You might imagine that a sophisticated and knowledgeable liberal such as Whittaker would easily pass scrutiny. You would be wrong. Jennifer Harvie of the University of London and Richard Paul Knowles of the University of Guelph, in their essay on Whittaker, catch him out, or think they do. They focus on his belief in more or less universal values in the theatre, not at all the sort of thing an earnest professor of 1999 can allow. "The ideology masked by Whittaker's aesthetic agenda of producing a Canadian national theatre in the tradition of the best of the so-called civilized world is a liberal-humanist one in which goodness, truth and beauty are seen to be universal," Harvie and Knowles write. Talk about fighting words! Liberal-humanist, goodness, truth, beauty -- could they say anything worse?
Whittaker, they decide, wrote imperialist, patriarchal criticism. He reviewed Lorraine Hansberry's A Raisin in the Sun not just as a play about blacks but as an exploration of conflicts that touch people of all races. That makes our professors cross. To them, this is like saying the play is not about what it's clearly about, it's about "us," the white majority. Their use of "masked" is especially revealing: Whittaker made his principles clear, but they disagree with those principles -- so that makes him "masked." They acknowledge, "Whittaker's bias was certainly not intentional," which is like a jury recommending mercy. (Whittaker, now a healthy 88, will no doubt enjoy this article as another comic turn in the endless vaudeville of Canadian culture.)
Not all the essays sound the same note. A persuasive piece by Denis Johnston about Urjo Kareda at The Toronto Star in the 1970s explains how he recognized the vitality of the new Canadian theatres and helped bring them to life with his shrewd and superbly written reviews. Like all the best critics, he helped, as Johnston puts it, "to create a cultural environment."

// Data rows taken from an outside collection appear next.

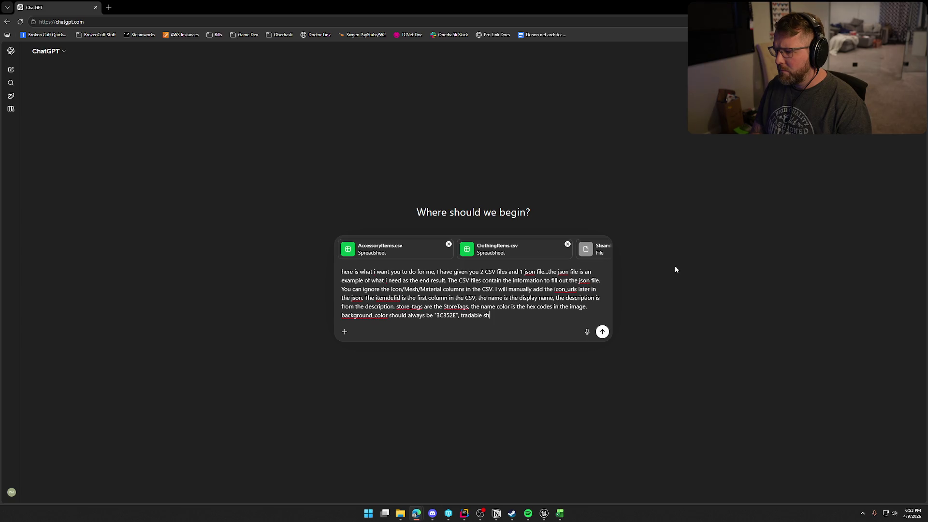
{"action": "type", "text": "be t"}
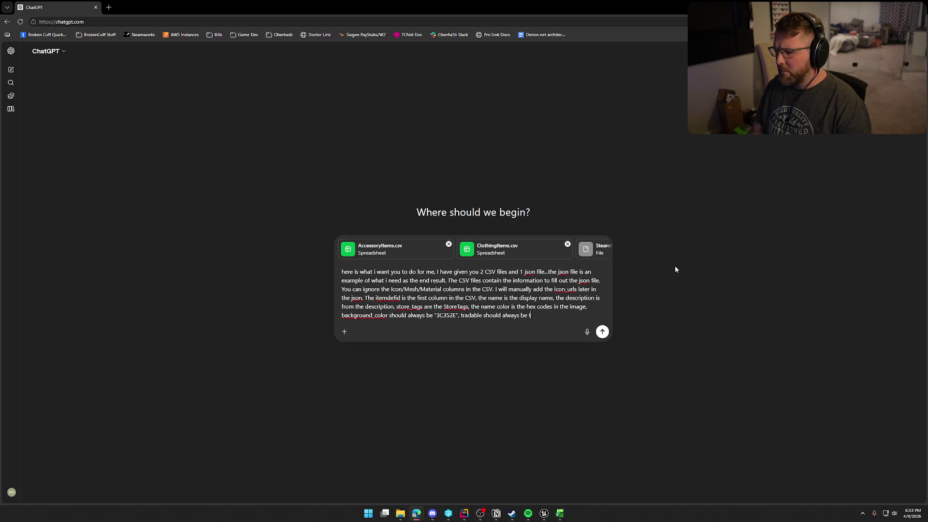
{"action": "type", "text": "rue, marketable is also a"}
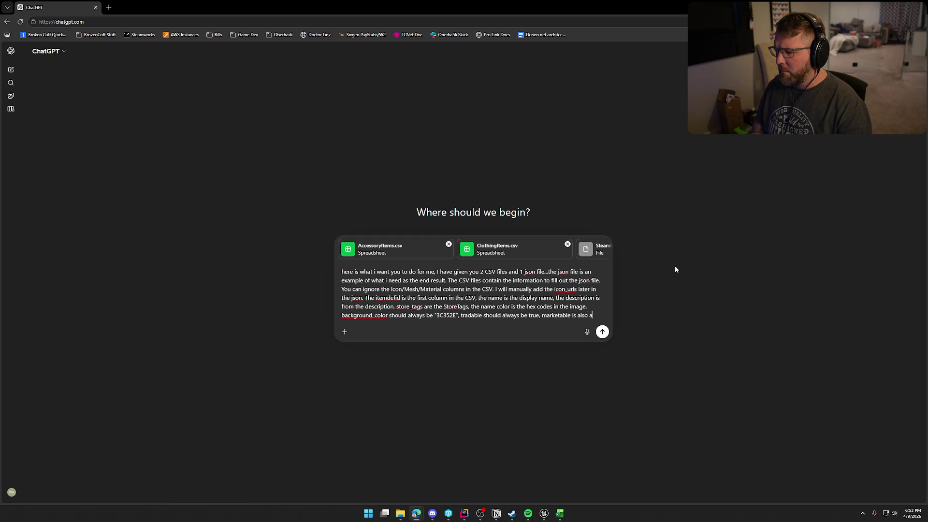
{"action": "key", "text": "BackSpace"}
{"action": "type", "text": "true, "}
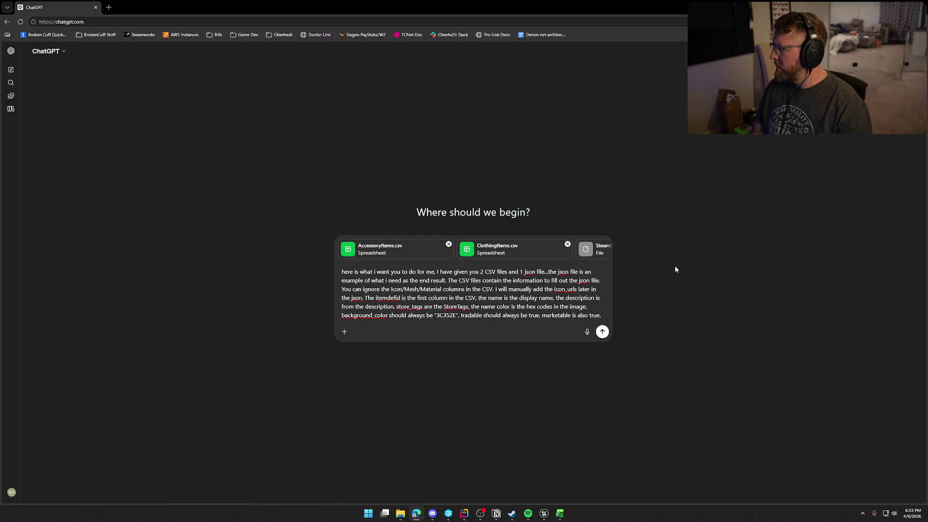
{"action": "type", "text": "and promo"}
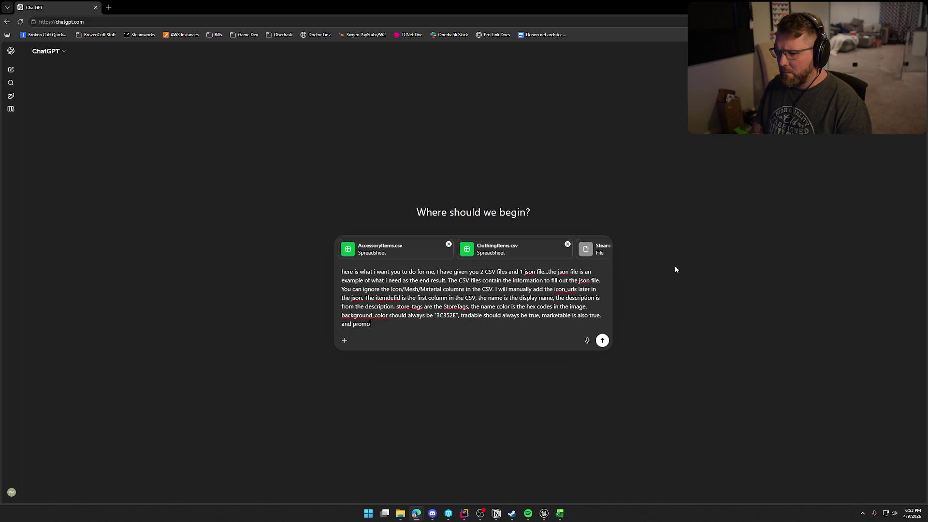
{"action": "type", "text": " should be set to manual"}
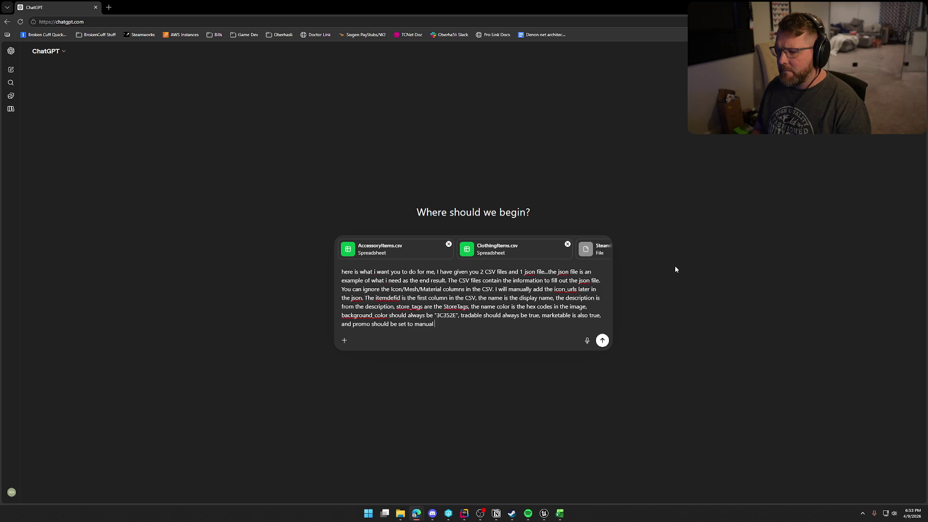
{"action": "key", "text": "Return"}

But Robert Nunn's piece on Ray Conlogue, The Globe critic from 1979 to 1991, plunges us back into academy-think. Nunn admires Conlogue's avowedly socialist politics (how could he not, and maintain his own status?) but Conlogue, too, carries the curse of universality. Nunn points out that Conlogue likes gay, lesbian or feminist plays only when they have some relationship with universal human experience. This is the approach that all critics in the humanities took for granted until just the other day. Now it draws nothing but angry frowns from academics committed to "the post-modern discourse."
This is not to suggest that Establishing Our Boundaries is useless. It's annoying, overly solemn, and often pretentious, but reading it will expand anyone's knowledge of our culture, our theatre, and our journalism. The journalists it studies usually had to cobble their work together at the last minute and didn't always reach much higher than minimum standards of competence, but they made a valuable and often illuminating record of the theatre they saw. To study their work is to understand the stumbling but persistent development of public culture in a country where, not long ago, it sometimes seemed a miracle to have any theatre at all.